I am redoing my search app in Whoosh from Solr. I am now learning from the quick start. But I kept running into problems each time I had to deal with strings

>>>writer.add_document(iden=fil, content=F2T.file_to_text(fil_path)) ValueError: 'File Name.doc' is not unicode or sequence

and then:

>>>query = QueryParser("content", ix.schema).parse("first")
AssertionError: 'first' is not unicode

And THAT line comes straight from the quick-start turorial! Does Whoosh require all fields to be in unicode? It will be real hard work to make my app unicode-aware (and its not even worth it). As for "not unicode or sequence", I understand that string is also a sequence data type.

Jesvin Jose
  • 22,498
  • 32
  • 109
  • 202
  • Why don't you ask on the mailing list or forum for Whoosh? – Thomas K Aug 01 '11 at 12:11
  • Hmm is that the best choice for Whoosh queries? – Jesvin Jose Aug 01 '11 at 12:16
  • Well, if you've got a question about a specific piece of software, you're more likely to get an answer by asking the people who know about it, rather than posting it on a general programming Q&A website. – Thomas K Aug 01 '11 at 16:29
  • 6
    @Thomas K. The mailing list is not a great format. It's hard to read code samples and it lacks, well, frankly everything that makes Stackoverflow so good. – seanieb Aug 17 '11 at 00:50
  • @seanieb: Undoubtedly. But a mailing list reliably gets your question to the people who know about a specific piece of software, and there are tools like pastebins to get around their limitations.

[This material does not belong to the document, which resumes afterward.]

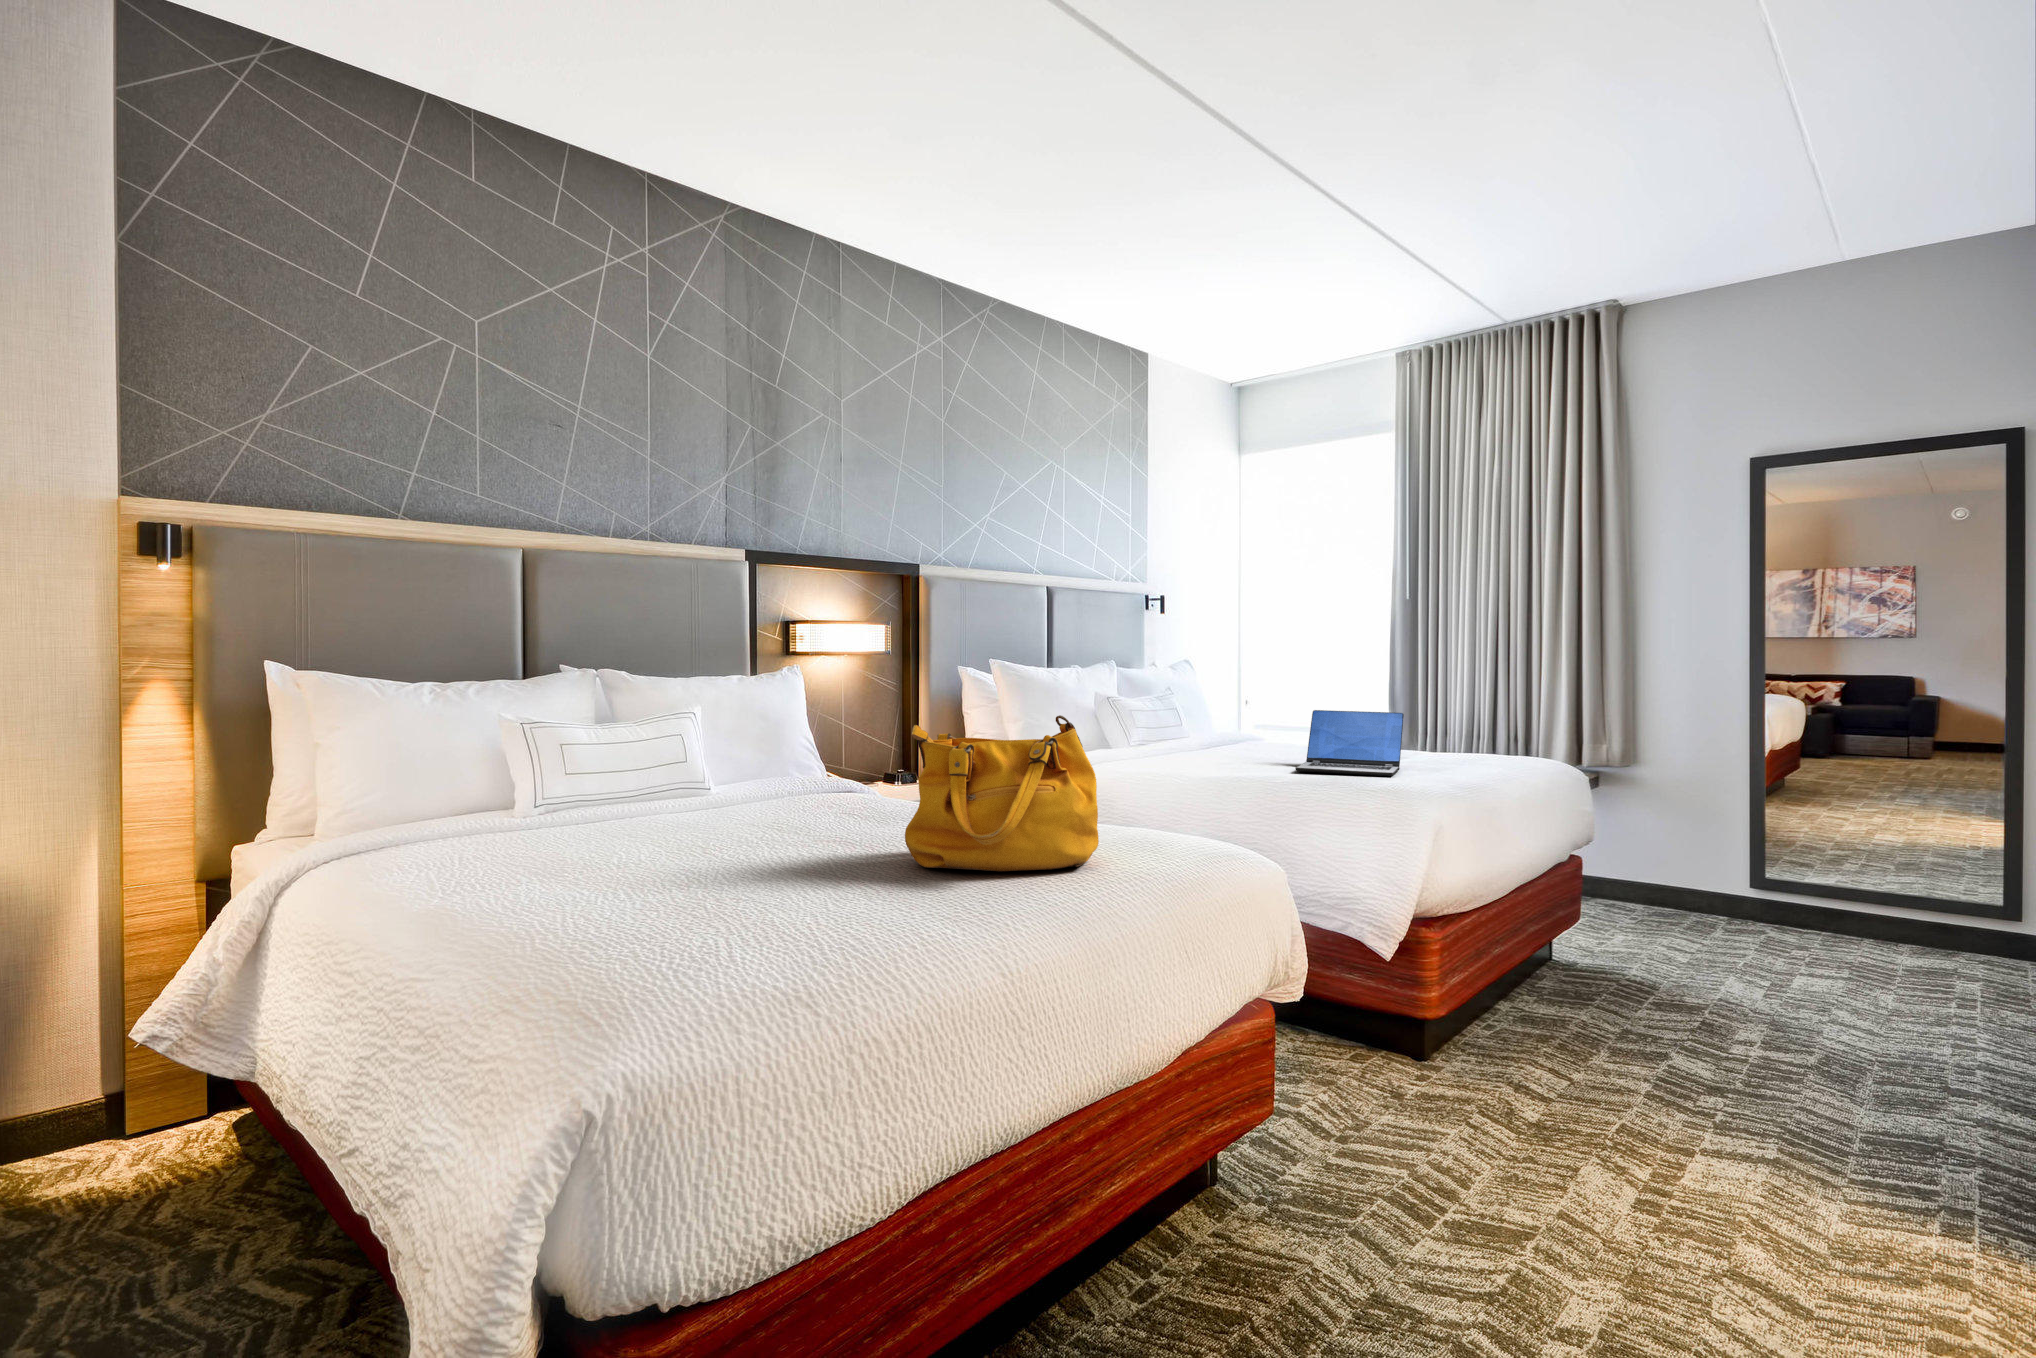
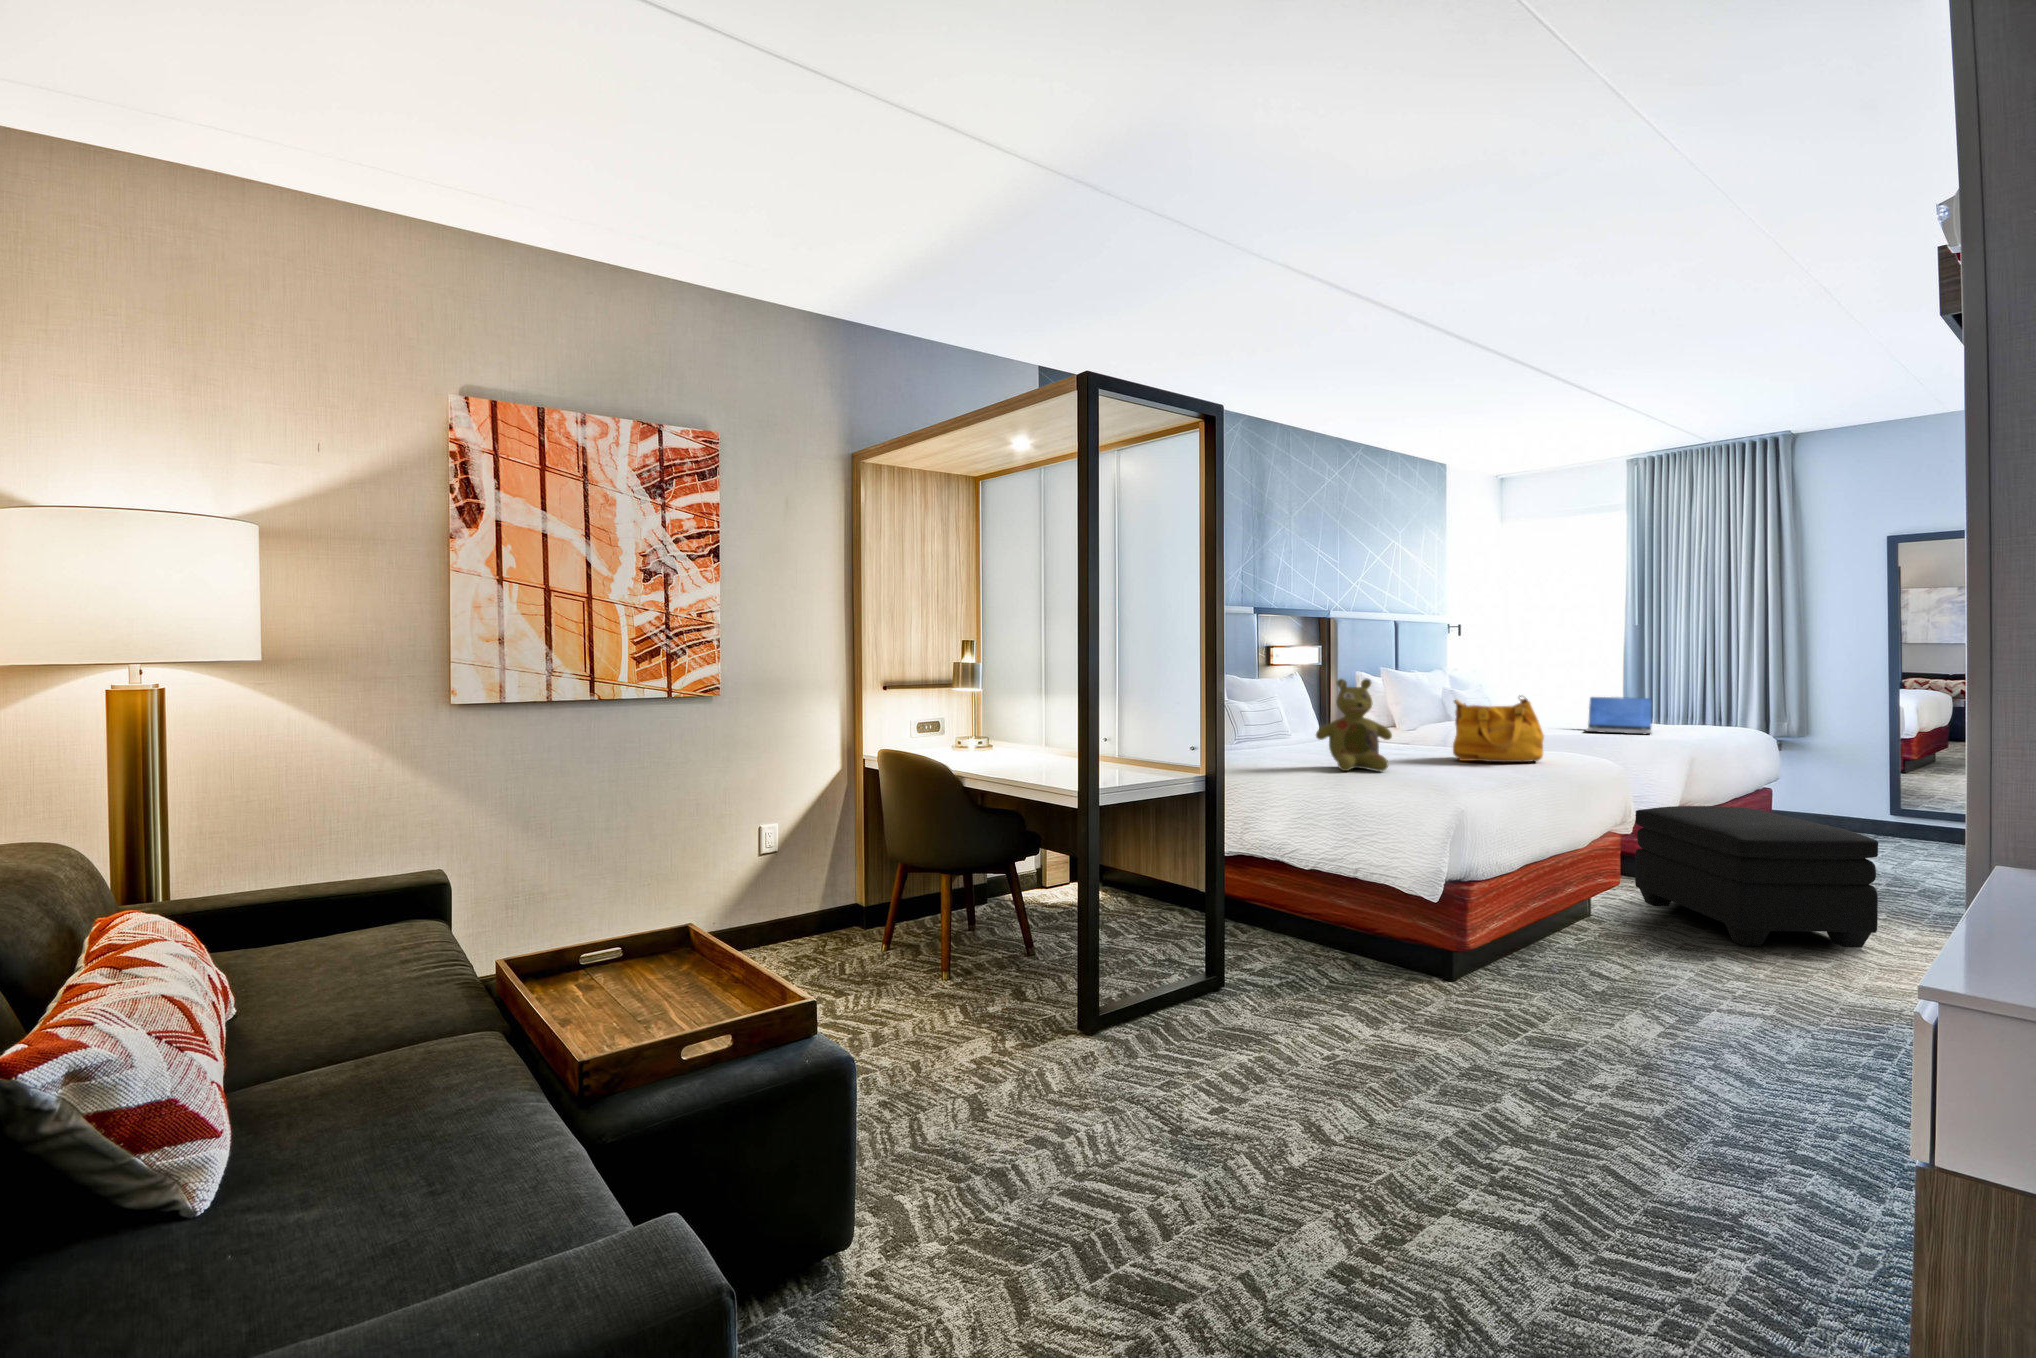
stuffed bear: none [516,677,706,921] -> present [1316,678,1392,771]
ottoman: none [1323,935,1762,1292] -> present [1635,806,1878,948]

SO is a great tool for asking questions, but it's no use if the people who read it don't know the answer. This question also points out that the tutorial is incorrect, which is something to tell the developers. – Thomas K Aug 17 '11 at 12:01

1 Answers1

9

Yes, it requires strings are in Unicode.

 query = QueryParser("content", ix.schema).parse("first")

Change that to:

query = QueryParser("content", ix.schema).parse(u"first")
seanieb
  • 1,196
  • 2
  • 14
  • 36